Selected text:
::::::::::
The Babylonian Exile is supported by archaeology and is thought to have been the cause of the first Jewish Diaspora.

By the latter part of first millennium BCE Judaism was established in many cities across the middle east and more firmly monotheistic.  It now denied the very existence of any other gods. God was no longer taking human form and dropping-in on adherents  for a chat; perhaps in the company of an angle or two as he did in Abraham's time. God was now generally restricted to communicating through dreams and visions.

This was in stark contrast to the Egyptian, Babylonian, Greek and Roman conception where there was a full pantheon of specialist gods for various occasions; who often took human form or sired demi-gods; and where high achieving humans could graduate to the divine.

This pagan tradition of a pantheon is restored somewhat in the Christianity of the Middle Ages (around 400 CE) with concept of 'Communion of Saints' and of course with the divinity of the 'Mother of God' and sanctification in general.  Again Christians could pray to more than one specialist, or personal, being.

Christianity more transparently evolved from Judaism, modified by Roman and Greek religious beliefs and practice.  Christians were Jews until they were excluded from Synagogues between 85 and 90 AD for heresy, a rift reinforced by the Council of Yavne (Jamnia 90AD).  After this the two religions split and, like Protestants and Roman Catholics, set about vilifying each other.  Scholars believe that a substantial part of the New Testament was written (by Paul/Saul and the author of John, between 100 and 150 AD after the split), as these assert Christ’s divinity (not claimed in the early gospels).
::::::::::
Stored data:
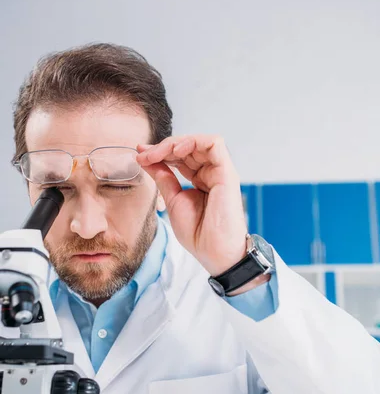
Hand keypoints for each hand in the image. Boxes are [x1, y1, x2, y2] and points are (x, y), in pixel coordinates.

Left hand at [136, 135, 247, 276]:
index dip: (159, 152)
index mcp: (200, 179)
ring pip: (199, 141)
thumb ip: (163, 178)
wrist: (213, 251)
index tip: (139, 155)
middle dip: (162, 147)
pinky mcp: (227, 172)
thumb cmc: (198, 233)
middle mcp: (211, 172)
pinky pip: (214, 143)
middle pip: (188, 146)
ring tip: (157, 153)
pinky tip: (176, 151)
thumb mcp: (172, 200)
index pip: (180, 156)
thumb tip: (146, 159)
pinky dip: (193, 141)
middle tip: (143, 156)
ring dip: (175, 143)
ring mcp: (220, 171)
::::::::::
Problem requirements: Retype the passage on Judaism and Christianity from "This was in" up to and including "or personal, being.", preserving every character. The items come from a separate source.

Problem solution:
This was in stark contrast to the Egyptian, Babylonian, Greek and Roman conception where there was a full pantheon of specialist gods for various occasions; who often took human form or sired demi-gods; and where high achieving humans could graduate to the divine.

This pagan tradition of a pantheon is restored somewhat in the Christianity of the Middle Ages (around 400 CE) with concept of 'Communion of Saints' and of course with the divinity of the 'Mother of God' and sanctification in general.  Again Christians could pray to more than one specialist, or personal, being.